For Gibson, scaling up is the biggest challenge facing creators of animal-free dairy products and says companies like his own “need to collectively scale to magnitudes we haven’t yet seen”.

It’s still very early days for animal-free dairy so it is difficult to predict what’s going to happen in terms of product development and whether consumers will ultimately embrace the products.

Bobo believes animal-free dairy has the potential to grow significantly but underlines “the market size may ultimately depend on the ability of the industry to scale at an affordable price”. He says the focus of companies in the sector is to compete with traditional dairy products but adds: “It’s worth keeping in mind that the rapid growth of oat milk has generally come at the expense of other plant-based dairy alternatives. Early adopters of these products are likely to be consumers who are already avoiding traditional dairy. To gain mainstream acceptance, they will need to appeal to a broader swathe of consumers”.

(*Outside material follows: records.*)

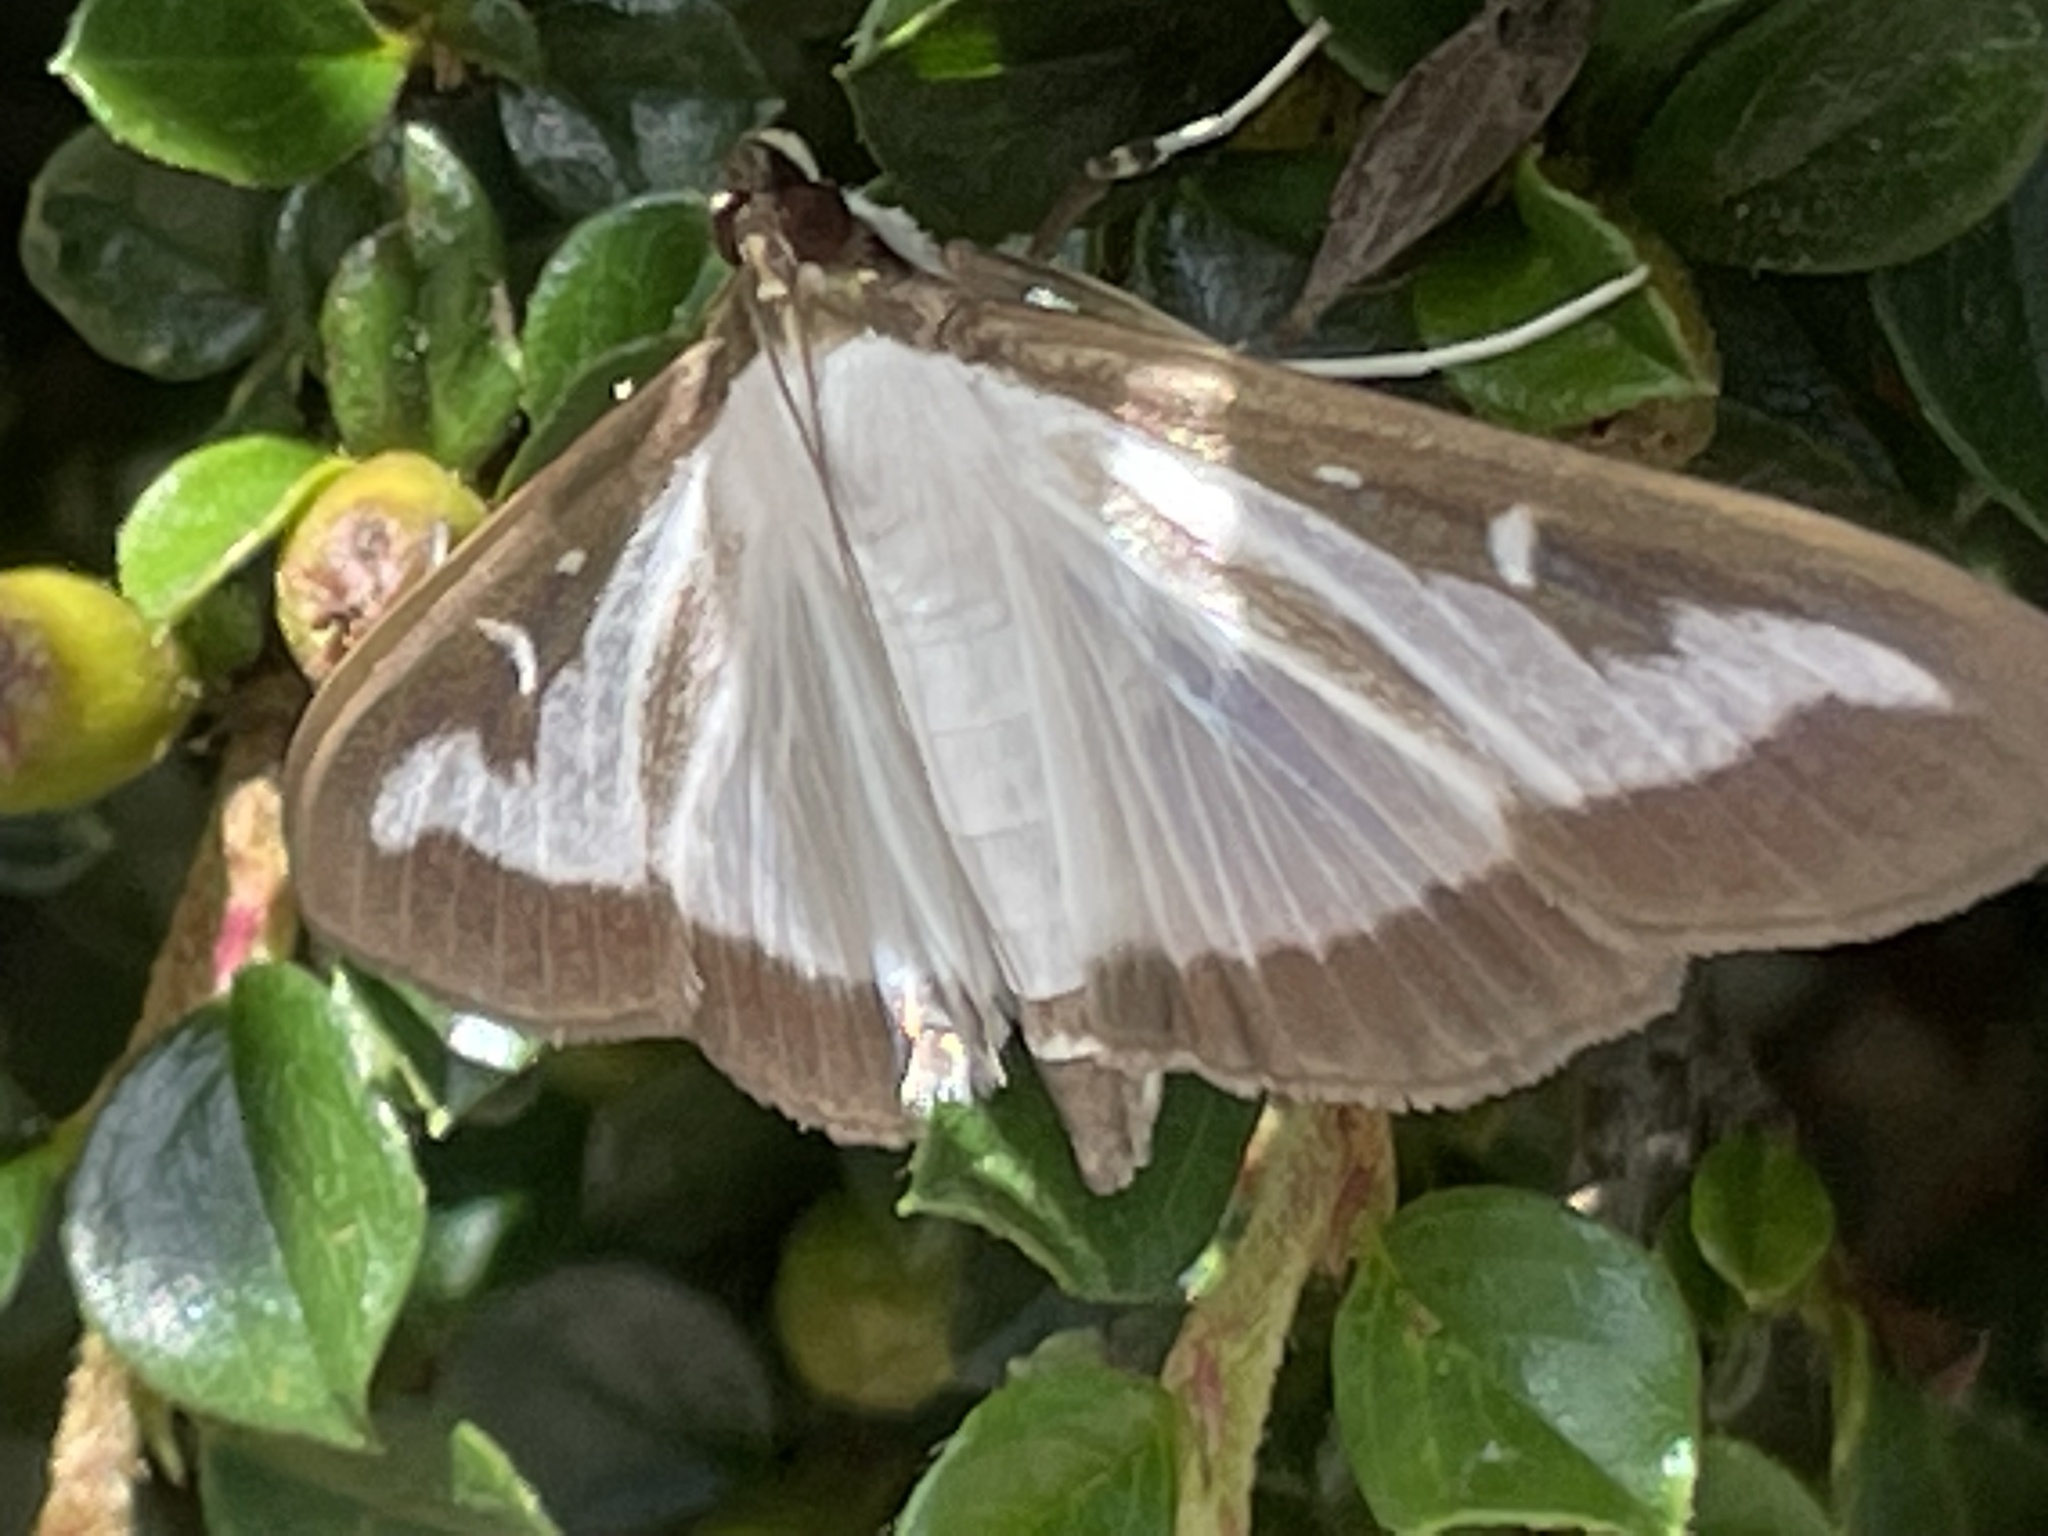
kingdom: Animalia
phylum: Arthropoda
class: Insecta
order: Lepidoptera
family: Crambidae
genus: Cydalima
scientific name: Cydalima perspectalis
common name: Box tree moth
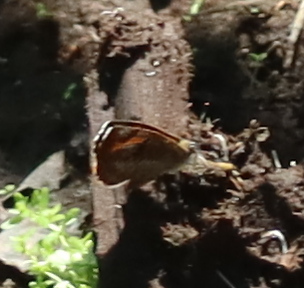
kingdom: Animalia
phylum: Arthropoda
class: Insecta
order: Lepidoptera
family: Lycaenidae
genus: Feniseca
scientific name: Feniseca tarquinius
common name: Harvester
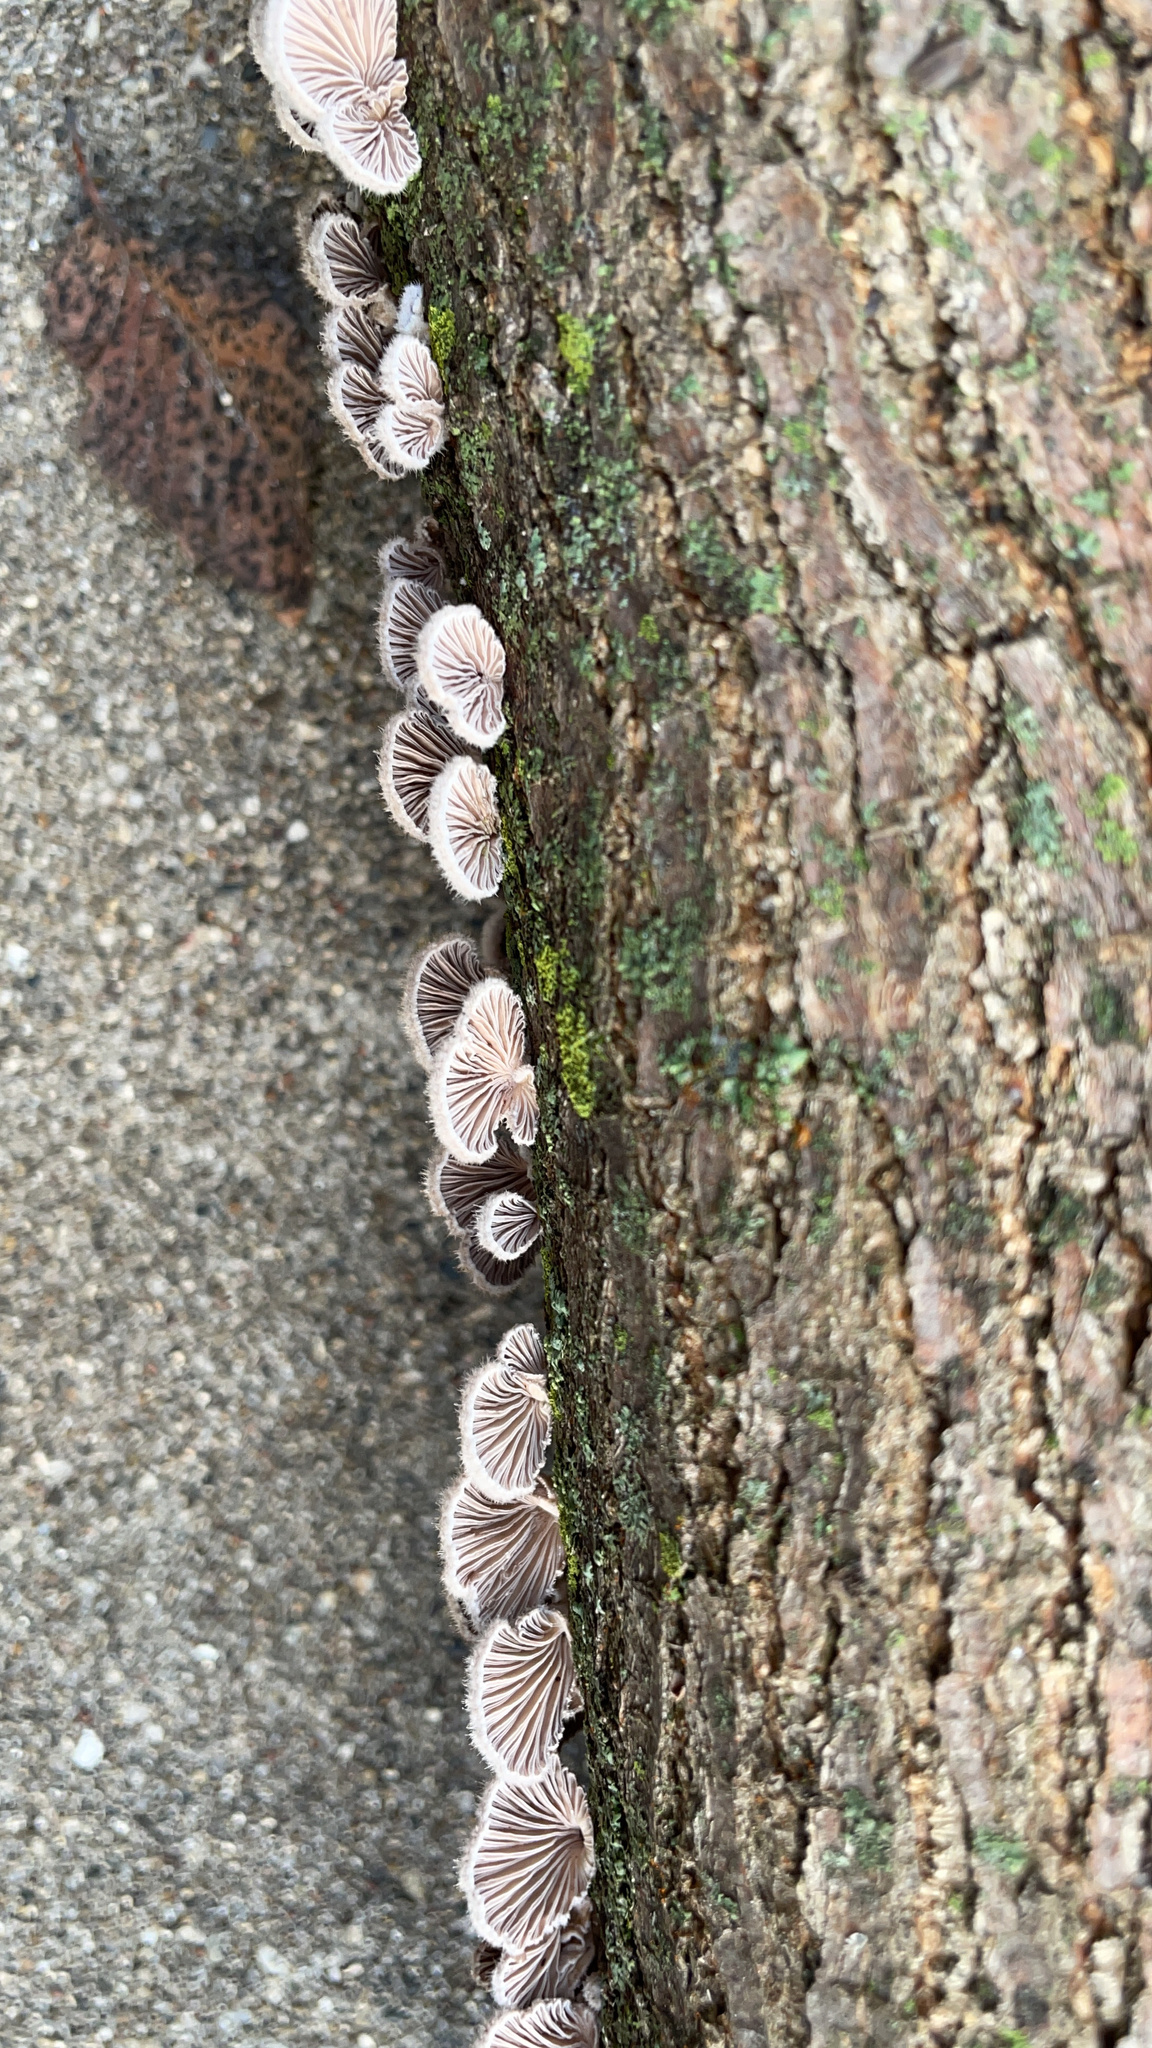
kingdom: Fungi
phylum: Basidiomycota
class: Agaricomycetes
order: Agaricales
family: Schizophyllaceae
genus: Schizophyllum
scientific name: Schizophyllum commune
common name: Common porecrust
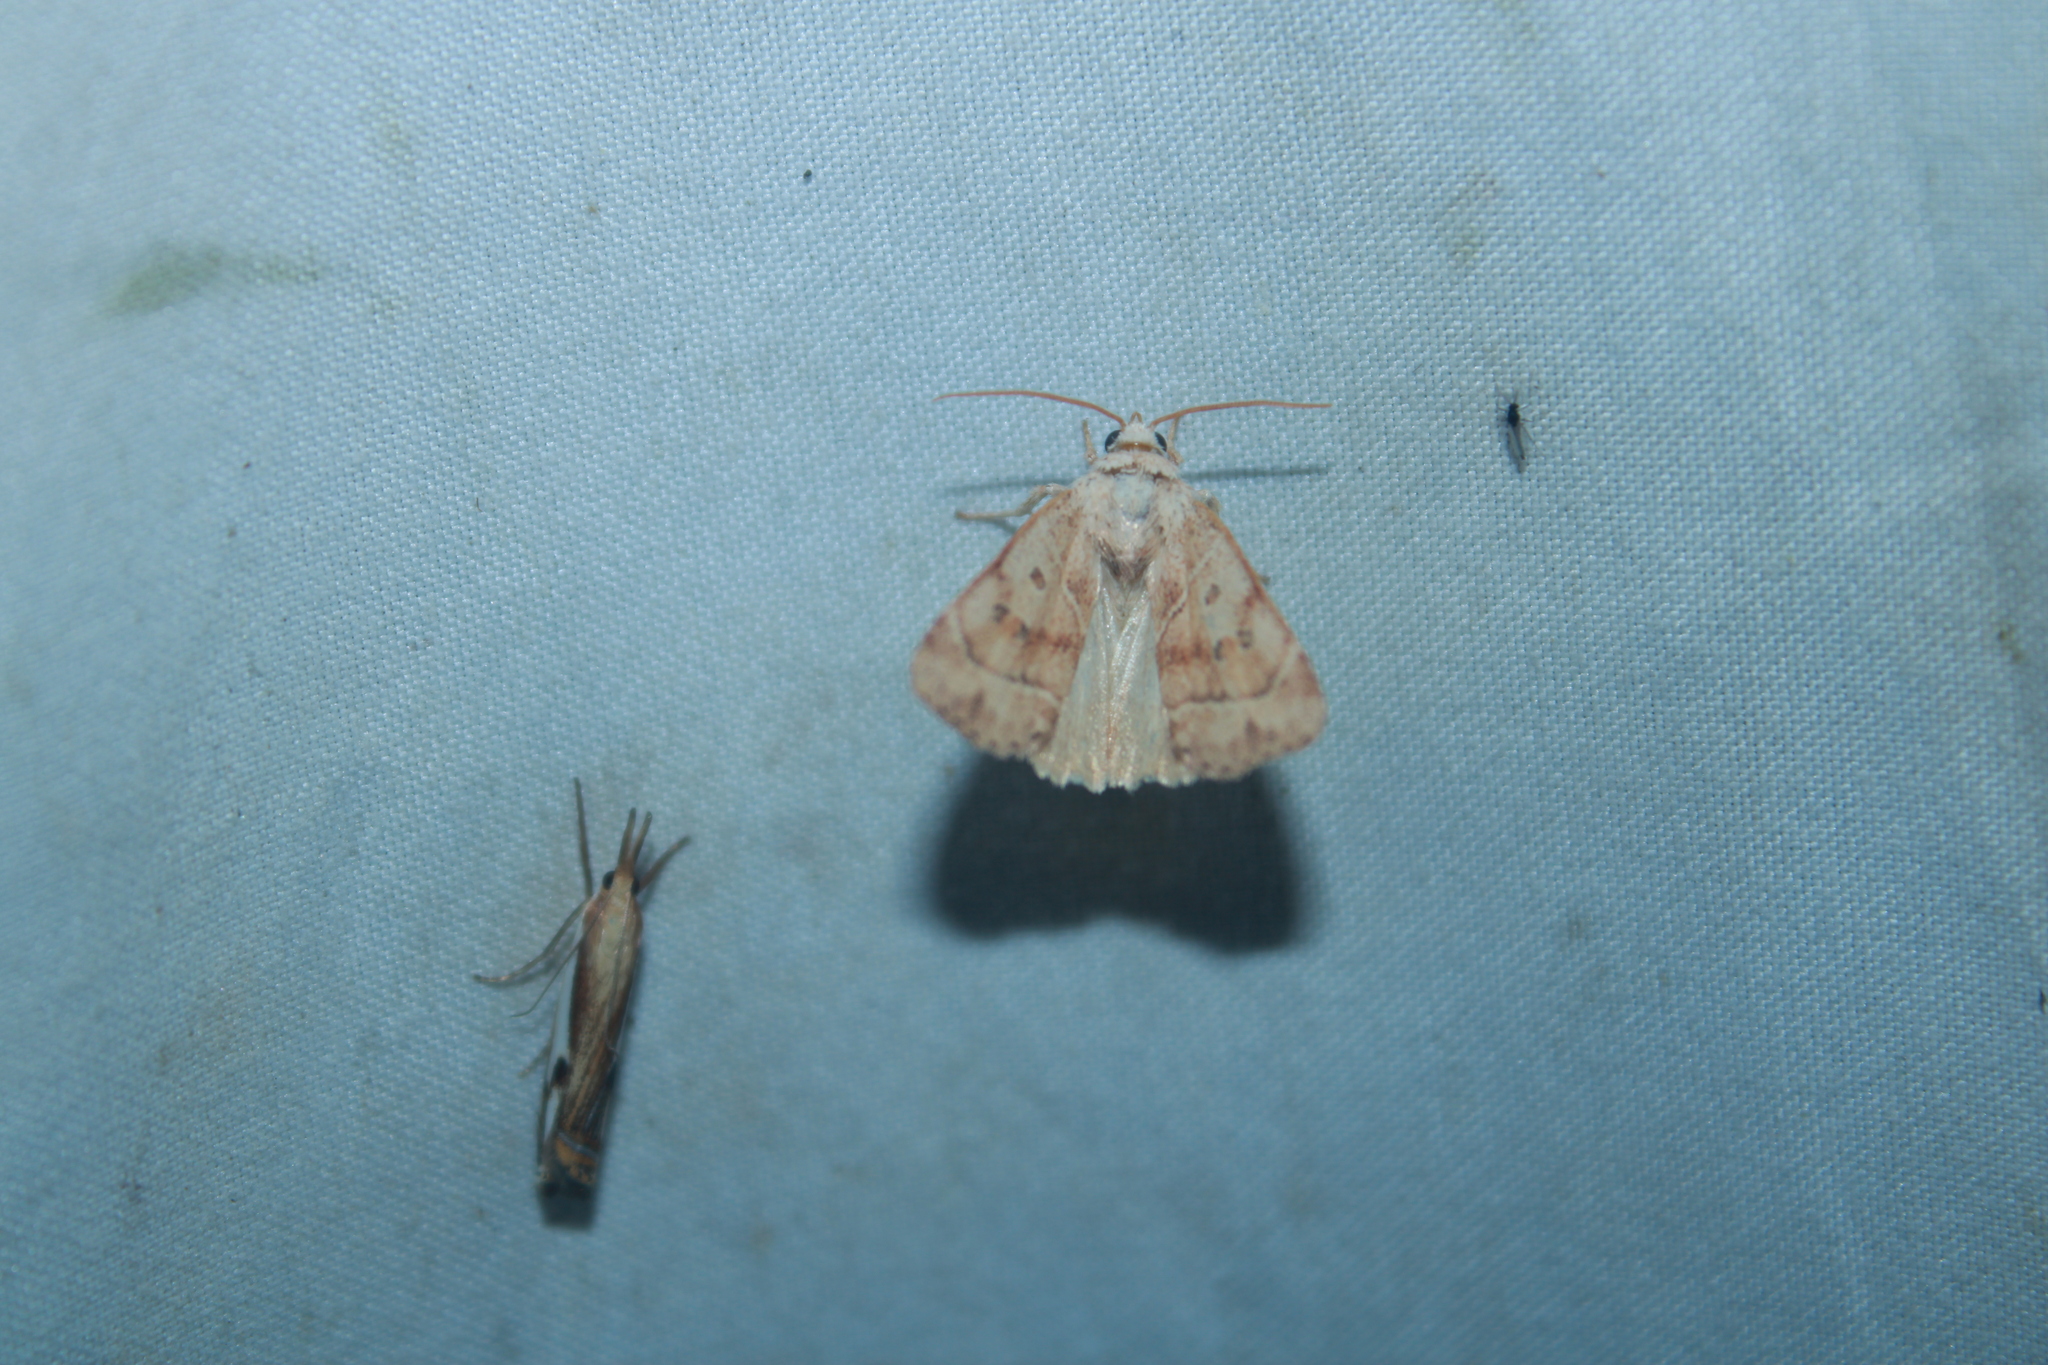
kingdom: Animalia
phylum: Arthropoda
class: Insecta
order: Lepidoptera
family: Noctuidae
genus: Cosmia
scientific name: Cosmia calami
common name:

There are a host of companies queuing up to test consumer demand. Formo is aiming to launch its first products by 2023 and is about to hold a product demonstration in collaboration with plant-based Michelin-starred chef Ricky Saward. New Culture Food is still at the pre-commercial stage and anticipates soft-launching a product in late 2022 into a few select restaurants and then expanding into more operators from 2023 onwards. “We are targeting foodservice as our first market and will be a co-branded product on many pizzeria menus,” says Gibson.

Big Food appears to be watching closely. In August, it emerged US food major General Mills was exploring animal-free dairy through a development brand called Renegade Creamery.

Replacing the entire global dairy market with animal-free dairy is not going to happen overnight. Change will happen gradually but Gibson and Afergan are confident that change is coming. Afergan says: “In 50 years, our grandchildren won’t believe that we consumed milk from cows.”